„Die Busse schädigen den Ruf des Blumenviertels“

„Die Busse schädigen den Ruf des Blumenviertels“

Trotz der neuen Haltestelle an der Sollbrüggenstraße donnern die Omnibusse über die Tulpenstraße.

Bockum. Zahlreiche Bewohner des Blumenviertels in Bockum sehen den Status ihres Wohngebiets "als bevorzugtes und zugleich familienfreundliches Wohngebiet Krefelds" in Gefahr. Der Grund: Weiterhin fahren riesige Schulbusse, die die Franz-Stollwerck-Förderschule auf der Tulpenstraße ansteuern, über die Anliegerstraßen.
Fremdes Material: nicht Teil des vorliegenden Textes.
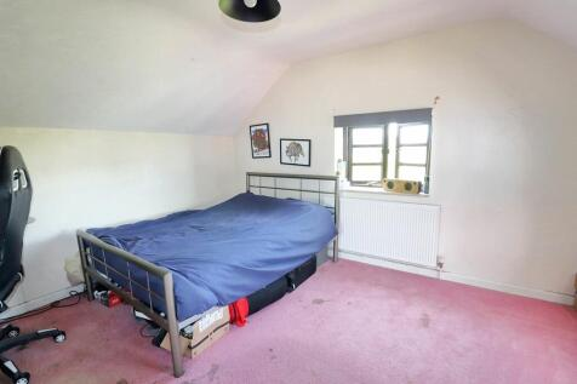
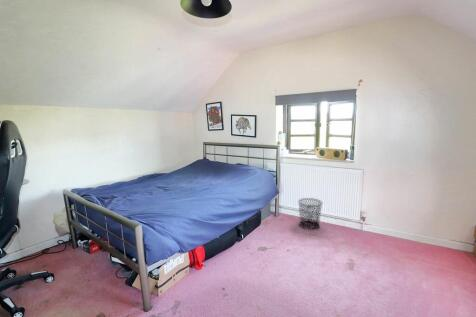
+ waste bin [297,197,323,230]
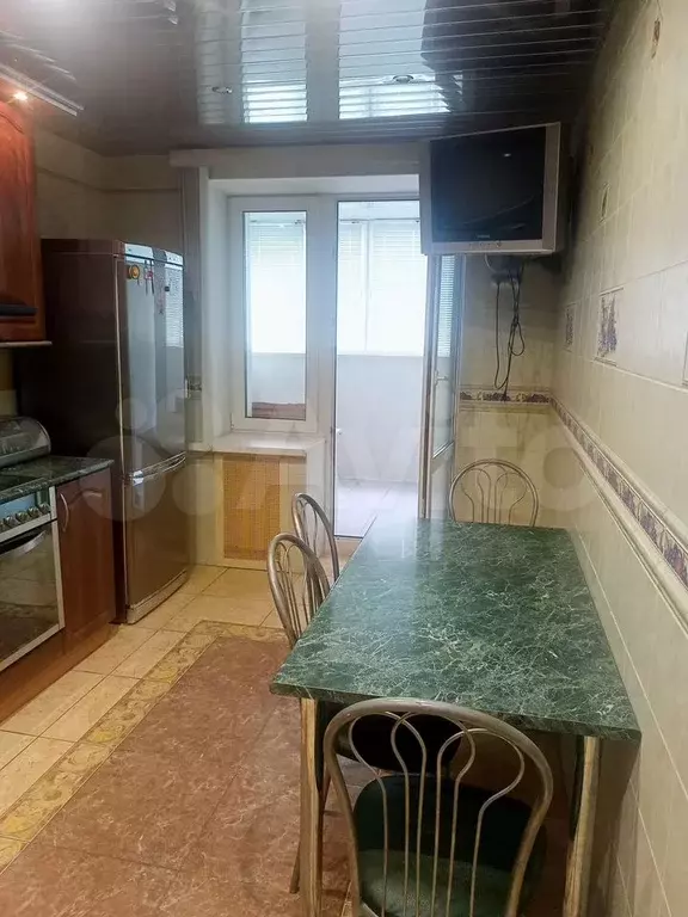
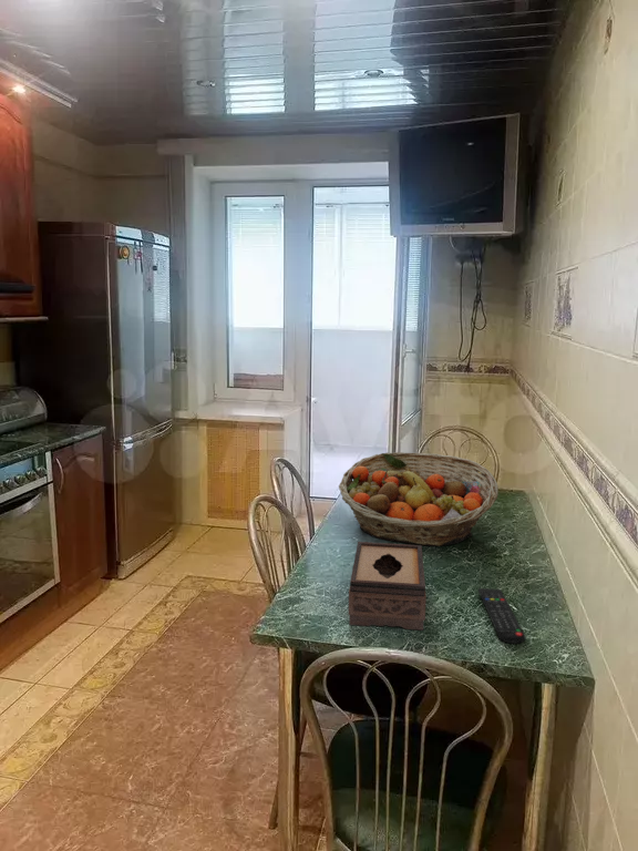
+ fruit basket [338,451,500,547]
+ remote control [477,587,527,645]
+ tissue box [347,541,428,632]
Obwohl im Sommer auf der Sollbrüggenstraße eine Ersatzhaltestelle eingerichtet worden war, ist die von der Stadt versprochene über 30-prozentige Entlastung der Flieder- und Tulpenstraße "nicht annähernd bestätigt" worden, schreibt ein Anwohner der Fliederstraße in einem dreiseitigen Brief an den Oberbürgermeister Gregor Kathstede. Mit unterzeichnet haben den Brief ein Großteil der Anwohner des Blumenviertels.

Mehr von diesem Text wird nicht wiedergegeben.